# Blisters From Weightlifting



## Tombo (Feb 21, 2009)

Anyone else get these?

I couldn't even finish my set of tricep pulldowns as my hands were in agony.


----------



## Guest (Nov 3, 2011)

My hands often end up looking like a lepers arrse, but its not stopping me working out. Perhaps it is something other than the gym (work related etc.)


----------



## Ginger Ben (Oct 5, 2010)

It happens mate, you can either wear gloves (like a little girl) or use chalk whch helps your grip and to some extent reduces calluses. However you will always get them and with time your hands harden up and it'll be fine.


----------



## Lukeg (Mar 6, 2011)

they shouldnt be blisters ... theyre calouses [sp]

wear gloves?


----------



## flinty90 (Jul 1, 2010)

its part of the fun mate. chew the callusses off when your hungry or pick at them when your bored , easy !!!


----------



## Breda (May 2, 2011)

they are called calluses mate, we all have them.... They seperate the men from the boys


----------



## Breda (May 2, 2011)

Lukeg said:


> they shouldnt be blisters ... theyre calouses [sp]
> 
> wear gloves?


Gloves are for ****!!!


----------



## TheManners (Oct 22, 2011)

It's mildly entertaining picking them at work. Can someone link me a decent priced chalk online. Thanks


----------



## Guest (Nov 3, 2011)

Just keep going m8, your hands eventually turn into leather and they dont bother you as much.


----------



## retro-mental (Dec 2, 2010)

nodrog said:


> My hands often end up looking like a lepers arrse, but its not stopping me walking like a flid bummer mincer across the road infront of school kids out. Perhaps it is ****ing related


^^^^

FIXED

OP put a skirt on !!!!


----------



## BLUTOS (Mar 5, 2005)

Get used to em mate, a couple years back my callouses on me mitts ripped off on a heavy set of dead lifts, I wont wear gloves but now pumice me palms so they aint to knarly.


----------



## j-man (Oct 6, 2011)

your hands will harden up just keep going for it


----------



## Royboss (Aug 6, 2011)

MAN UPPPPP


----------



## Impulse2903 (Dec 13, 2010)

Take your tampon out.


----------



## Pkant2002 (Nov 4, 2011)

Yeh get some chalk and if your gym doesn't allow chalk get some liquid chalk.

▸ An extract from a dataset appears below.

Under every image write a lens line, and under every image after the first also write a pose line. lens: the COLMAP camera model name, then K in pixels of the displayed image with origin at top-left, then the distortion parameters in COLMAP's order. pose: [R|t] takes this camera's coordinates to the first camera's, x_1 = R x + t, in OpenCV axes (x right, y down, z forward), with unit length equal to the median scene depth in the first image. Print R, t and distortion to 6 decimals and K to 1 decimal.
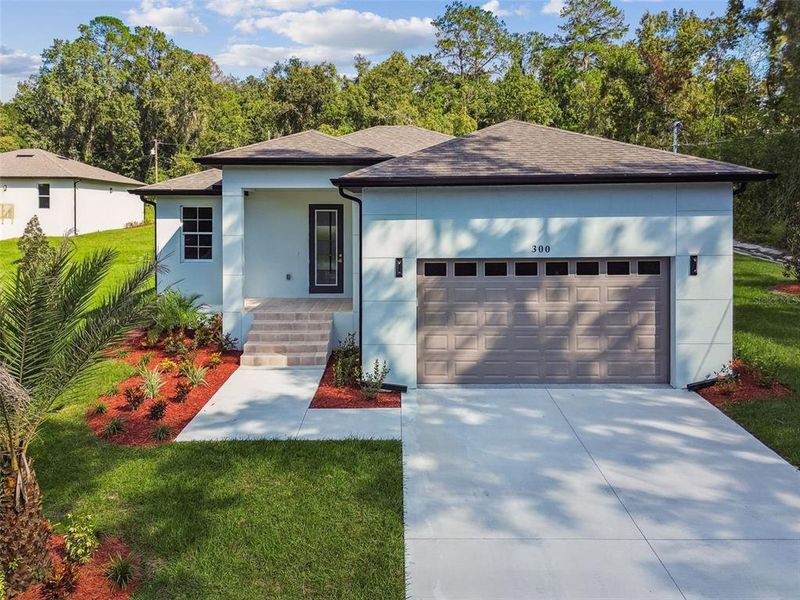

MP sell both fairly cheap.


----------



## Rick89 (Feb 27, 2009)

Ive drew blood on deads man up OP


----------



## MRSTRONG (Apr 18, 2009)

Tombo said:


> Anyone else get these?
> 
> I couldn't even finish my set of tricep pulldowns as my hands were in agony.


man the fuk up !!

its like when your bulking and your hungry eat ffs .


----------



## LeBigMac (Jul 17, 2011)

TheManners said:


> It's mildly entertaining picking them at work. Can someone link me a decent priced chalk online. Thanks


http://www.gooutdoors.co.uk/climbing/chalk-and-chalk-bags

1.99 climbing chalk in a ball. I keep mine in a cheap climbers chalk bag. Works a treat and lasts ages.


----------



## LeBigMac (Jul 17, 2011)

You can tell a lot in a man by the calluses and scabs on his shins. Wear them both with pride!


----------



## MRSTRONG (Apr 18, 2009)

strengthshop do it in blocks ideal for putting in a tub .


----------



## Rick89 (Feb 27, 2009)

Tombo eat and lift and eat and lift, simples


----------



## Tombo (Feb 21, 2009)

Pkant2002 said:


> Yeh get some chalk and if your gym doesn't allow chalk get some liquid chalk.
> 
> MP sell both fairly cheap.


Will check out MP when I next order with them unless the problem gets better



Rick89 said:


> Tombo eat and lift and eat and lift, simples


Will do mate haha


----------